- Se convierte en el primer latinoamericano en ganar premio con el estudio de virus en el trigo
Amparo Aguilera
No es un Sherlock Holmes. Sin embargo cuando va al campo al entomólogo Edgardo Jiménez no le queda de otra que echar mano de la lupa para escudriñar hasta el último detalle de los insectos que tiene en la mira.
Aunque para destacar en Idaho, Estados Unidos, no sólo tuvo que convertirse en Holmes, además debió tener la paciencia del científico inglés Charles Darwin, y agregar noches en desvelo para analizar alrededor de 30,000 matitas de trigo afectadas por el virus de Rhopalosiphum padi L, provocado por los áfidos, conocidos como pulgones.

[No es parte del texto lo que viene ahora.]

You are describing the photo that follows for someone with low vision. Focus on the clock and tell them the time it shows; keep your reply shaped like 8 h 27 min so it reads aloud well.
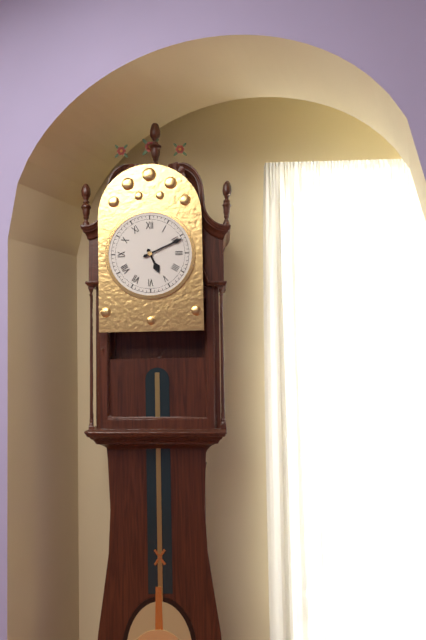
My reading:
5 h 11 min
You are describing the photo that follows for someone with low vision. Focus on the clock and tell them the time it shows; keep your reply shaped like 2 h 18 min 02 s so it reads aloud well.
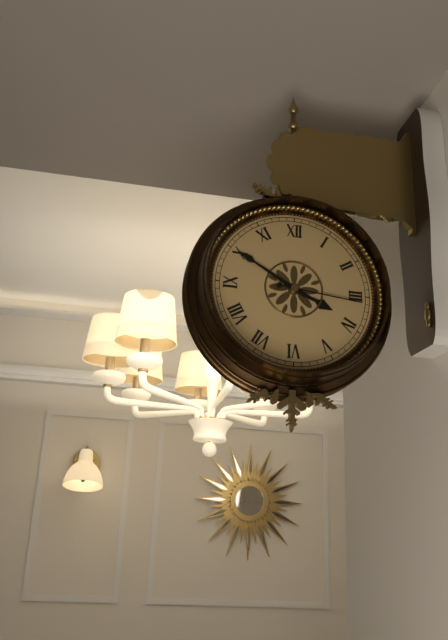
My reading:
3 h 50 min 16 s
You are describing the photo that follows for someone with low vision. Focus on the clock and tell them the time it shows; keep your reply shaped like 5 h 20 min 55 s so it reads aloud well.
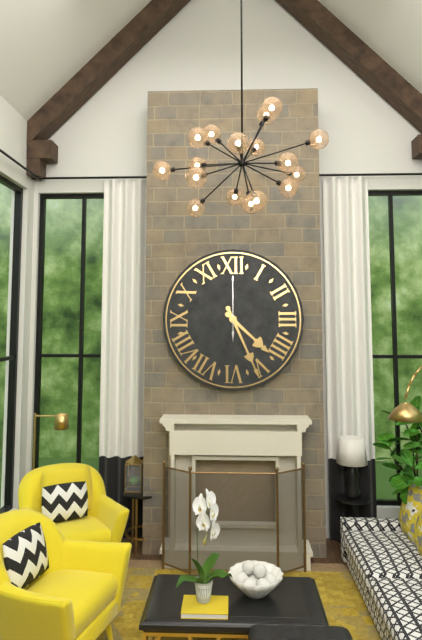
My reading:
4 h 26 min 00 s
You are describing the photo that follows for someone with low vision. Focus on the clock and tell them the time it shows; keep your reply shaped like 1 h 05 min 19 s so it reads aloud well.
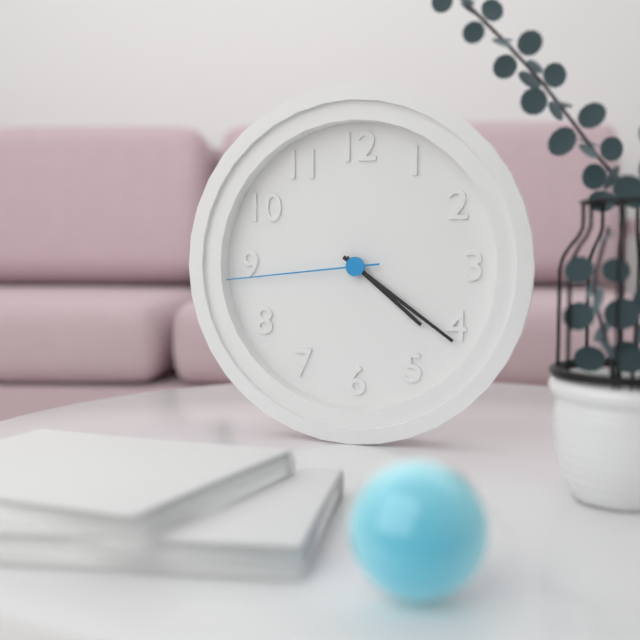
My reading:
4 h 21 min 44 s
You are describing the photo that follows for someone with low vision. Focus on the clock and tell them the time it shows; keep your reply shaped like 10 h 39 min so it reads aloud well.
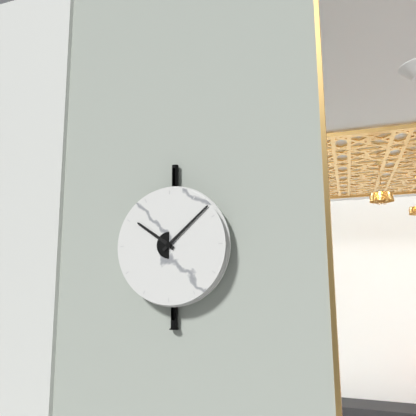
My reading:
10 h 08 min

Estos insectos son los responsables de dejar amarillas
y “chaparritas” a las plantitas de trigo: con alturas de medio metro. Hecho que les imposibilita dar cosecha.

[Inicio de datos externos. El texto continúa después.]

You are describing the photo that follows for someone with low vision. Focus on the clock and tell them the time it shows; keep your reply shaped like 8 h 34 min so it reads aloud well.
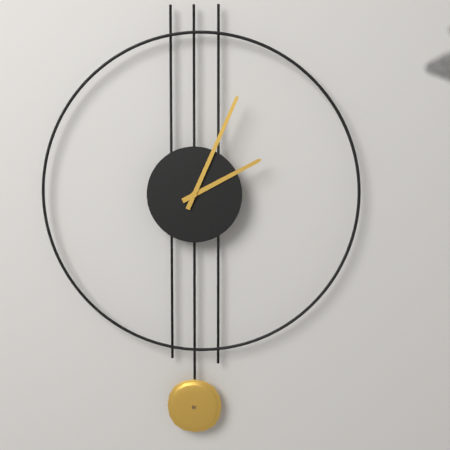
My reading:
2 h 04 min
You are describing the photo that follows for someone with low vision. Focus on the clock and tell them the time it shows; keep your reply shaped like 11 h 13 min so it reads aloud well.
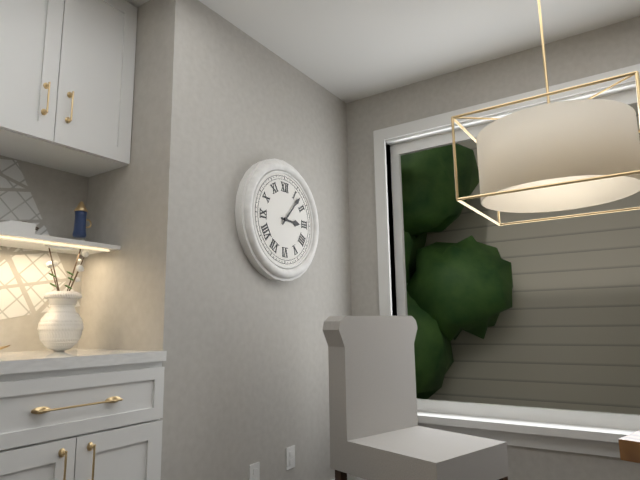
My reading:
3 h 07 min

Aunque el esfuerzo tuvo sus frutos. Recientemente Jiménez por ese estudio fue galardonado con el premio Hubert C. Manis Award, que el estado de Idaho otorga a las eminencias en entomología.
“Mi trabajo de investigación superó a 200 trabajos de entomólogos de diversos puntos del planeta, porque el trigo que trabajé es el segundo cultivo más importante en el Estado después de la papa”, argumenta.

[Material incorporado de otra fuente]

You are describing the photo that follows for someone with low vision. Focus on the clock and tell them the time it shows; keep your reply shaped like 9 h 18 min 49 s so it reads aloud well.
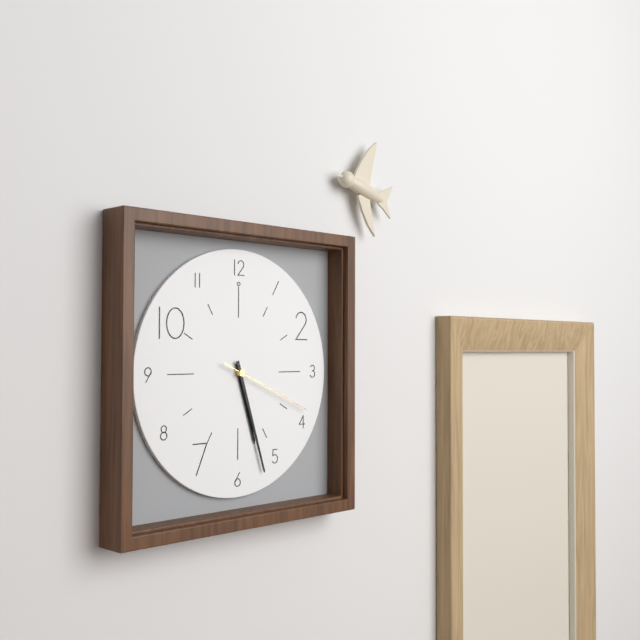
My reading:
5 h 27 min 19 s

Aparte de eso, señala que las dos variedades de trigo (Lambert y Caldwell) en las que centró su tesis son tradicionales en Idaho y figuran entre las más susceptibles a las enfermedades virales producidas por el insecto en estudio.
EL APORTE
“En otras palabras lo que hice fue rescatar esas variedades, agregando un gen del virus (Rhopalosiphum padi L) en las plantas para vacunarlas de manera que cuando el insecto (el áfido) llegará ya no le hiciera ningún daño”, explica.
Con esto, según Jiménez, animó de entrada a los productores estadounidenses. “Les ayudé a retomar las variedades, ya que por el virus de los áfidos perdían hasta el 70 por ciento de su producción. Pero hoy por hoy ya podrán producir en un cien por ciento”, razonó.
Aunque además de hacerlas resistentes, por vía transgénica, Jiménez comprobó que su aporte tiene efectos indirectos en la reproducción de los áfidos.
“Porque con la técnica verifiqué que se reproducen menos y tienen menos capacidad de transmitir el virus”,
indicó el entomólogo.
Estas contribuciones de momento ya están siendo publicadas en revistas especializadas. Una de ellas, es la relacionada a la entomología económica.
El próximo 7 de noviembre, Jiménez espera recibir su placa de reconocimiento que lo coloca entre los mejores del mundo en Salt Lake City, UTA, durante la convención anual de los entomólogos americanos.
Aunque su nombre también figurará en una placa perpetua, en Idaho, y un premio en efectivo. “Realmente no esperaba todo esto. Me siento orgulloso”, puntualizó.
SU VIDA
Edgardo Jiménez es originario de Masaya. Proviene de una familia de finqueros.
Cuenta que siempre quiso ser médico. Aunque nunca especificó si de personas, animales o plantas.
En 1997 viajó a Estados Unidos a estudiar inglés en
Carolina del Sur y a sacar una maestría en Entomología, en Arkansas. Por sus altas calificaciones aspiró a un doctorado en Idaho, donde permaneció hasta el 2003
y donde resultó el mejor. “Gracias al apoyo de mi esposa y de mi hija”, refiere.
Actualmente es docente en la Universidad Nacional Agraria (UNA).
TRAS EL GORGOJO DESCORTEZADOR
E l entomólogo Edgardo Jiménez planea estudiar la movilidad del gorgojo descortezador, que en los últimos años arrasa con los pinos neosegovianos. Aparte de eso prevé analizar las plagas de los cultivos de altura como el de mora, fresa y café.